> [Tasks]
a - Using the forum thread on converting a pandas string column into lists, answer each of the following.
(i) Which module does the original poster import in addition to pandas?
(ii) In what file format had the original poster previously saved the DataFrame?
(iii) According to the reply, why does json.loads work on the column?
b - In the pandas thread, write out the passage that begins at the words "which throws an" and stops after "preserves the lists.", with "csv" changed to "Excel" throughout.
c - Continue the forum thread on converting a pandas string column into lists from the point where it ends.

Reputation: 69
How can I make a complex manipulation of a panda column into a new column? for example:
import pandas as pd
import ast
d = {'col1' : pd.Series([1, 2, 3, 4], index=['a', 'b', 'c', 'd']),
'col2' : pd.Series(['[9, 10]', '[10, 11]', '[11, 12]', '[12,13]'],
index=['a', 'b', 'c', 'd'])
}
df = pd.DataFrame(d)
print(df)
So the last column is actually a string, but I want to convert it to a list.
I tried:
df['new'] = ast.literal_eval(df['col2')
which throws an error.
I have tried a lot of other things and couldn't get anything working.
I suppose there is another way to answer this question:
In a previous file, I created my df with a lists being the elements of the column and then saved to csv. When I opened the csv file, the lists are interpreted as strings. So another solution would be to save the original panda in a way that preserves the lists.
Upvotes: 3
Views: 647
Reputation: 294566
json.loads
works because your lists are valid json
. You can use json
already imported in pandas
df.assign(new=df.col2.apply(pd.io.json.loads))

> [Supplied information]

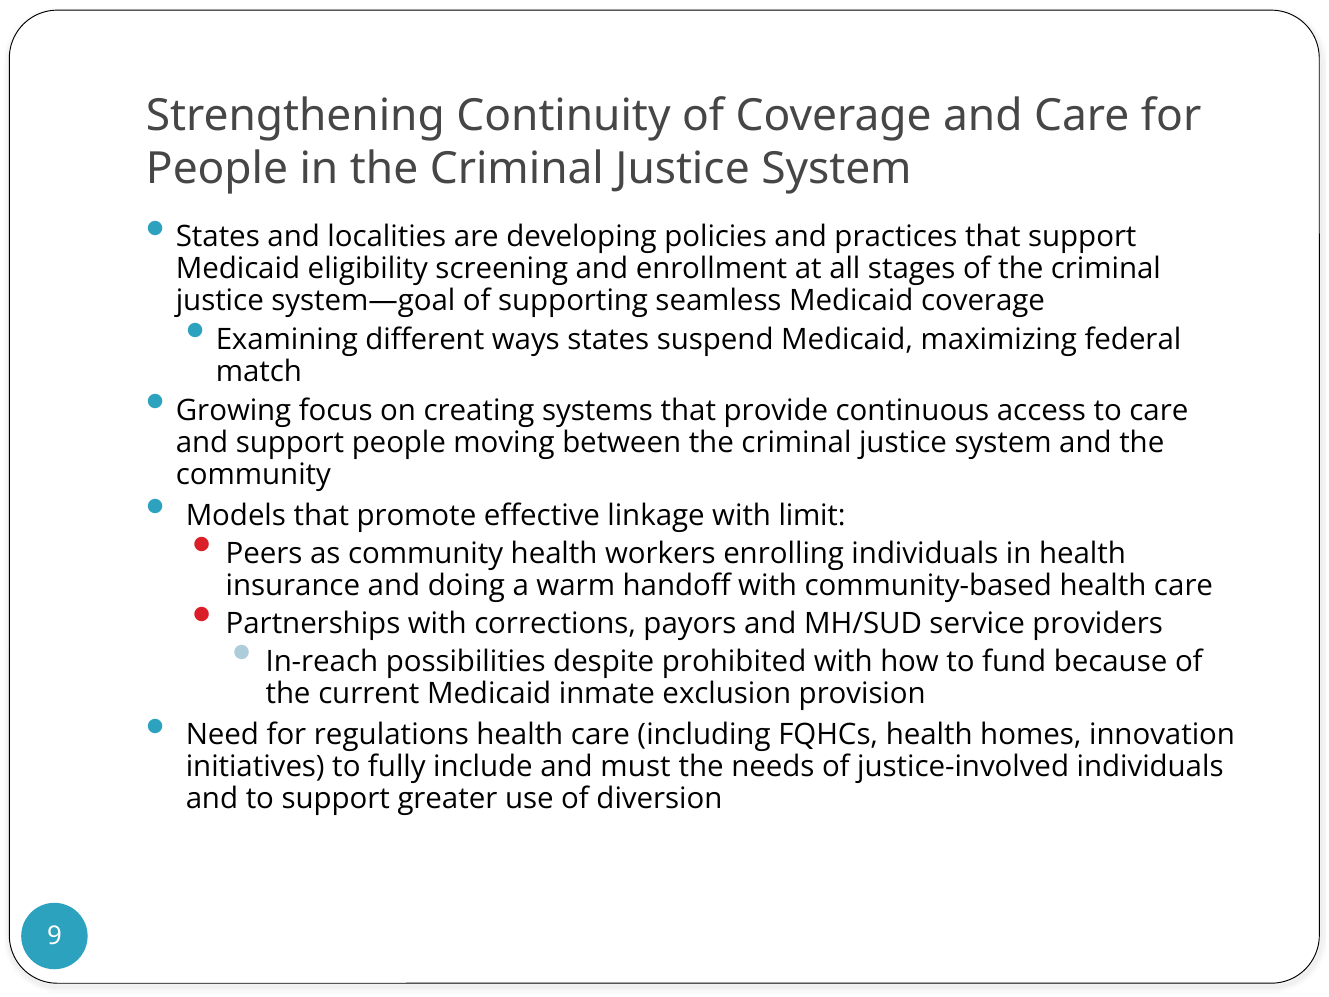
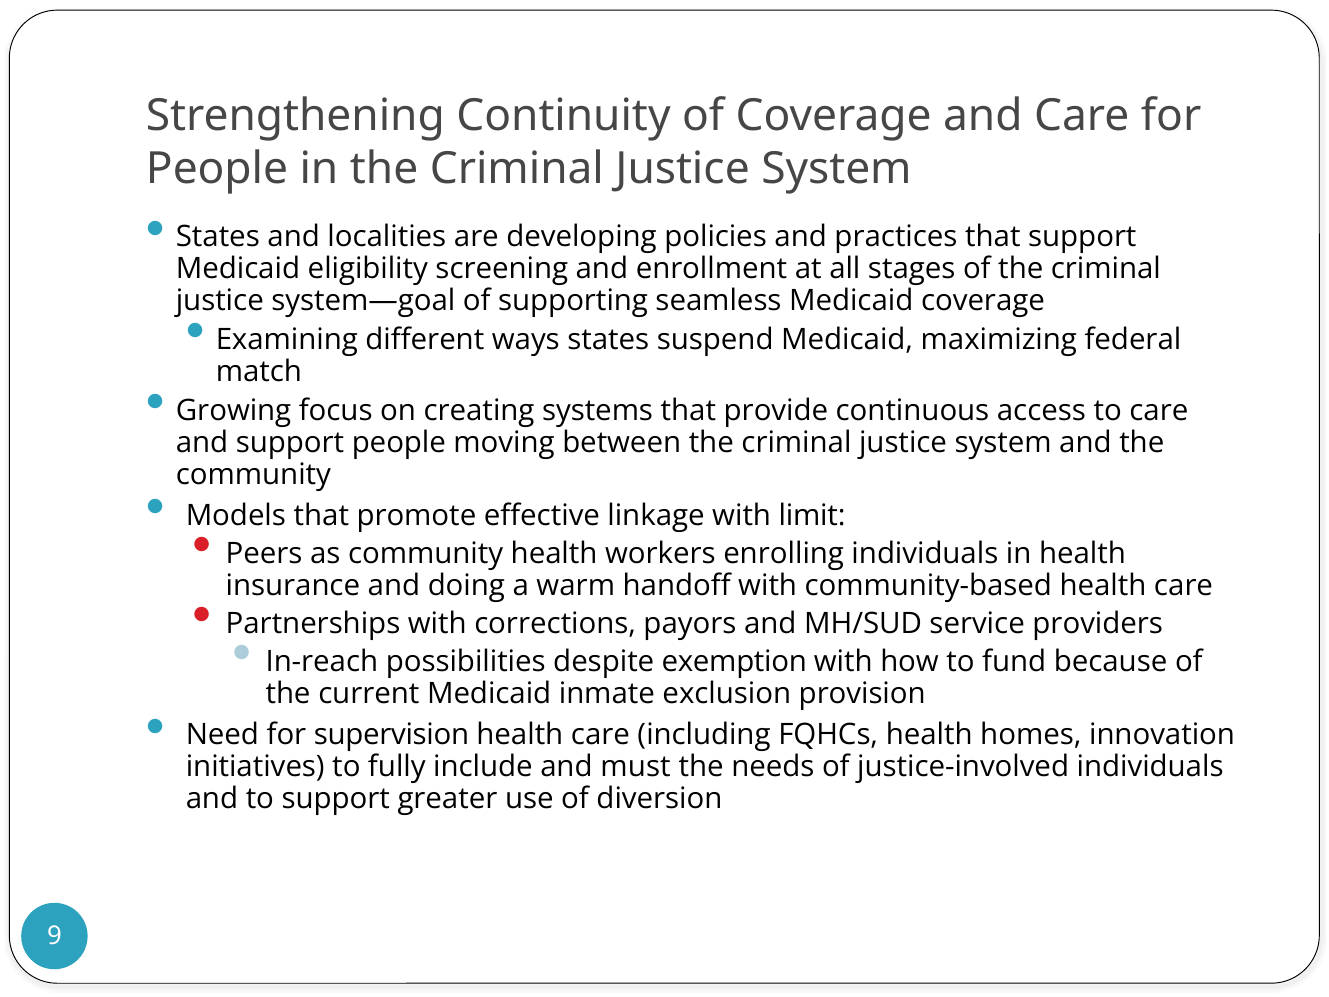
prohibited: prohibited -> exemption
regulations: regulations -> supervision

> [Answer set]
a -
(i) ast
(ii) csv
(iii) Because the lists are valid json.

b -
which throws an error.
I have tried a lot of other things and couldn't get anything working.
I suppose there is another way to answer this question:
In a previous file, I created my df with a lists being the elements of the column and then saved to Excel. When I opened the Excel file, the lists are interpreted as strings. So another solution would be to save the original panda in a way that preserves the lists.

c -
col1 col2 new
a 1 [9, 10] [9, 10]
b 2 [10, 11] [10, 11]
c 3 [11, 12] [11, 12]
d 4 [12,13] [12, 13]
print(type(df.assign(new=df.col2.apply(pd.io.json.loads)).iloc[0, -1]))
<class 'list'>
For whatever reason, json
parsing seems faster than literal_eval
%timeit df.assign(new=df.col2.apply(pd.io.json.loads))
%timeit df.assign(new=df.col2.apply(literal_eval))
%timeit df.assign(new=[ast.literal_eval(x) for x in df['col2']])
small data
1000 loops, best of 3: 410 µs per loop
1000 loops, best of 3: 468 µs per loop
1000 loops, best of 3: 397 µs per loop
large data
df = pd.concat([df] * 10000, ignore_index=True)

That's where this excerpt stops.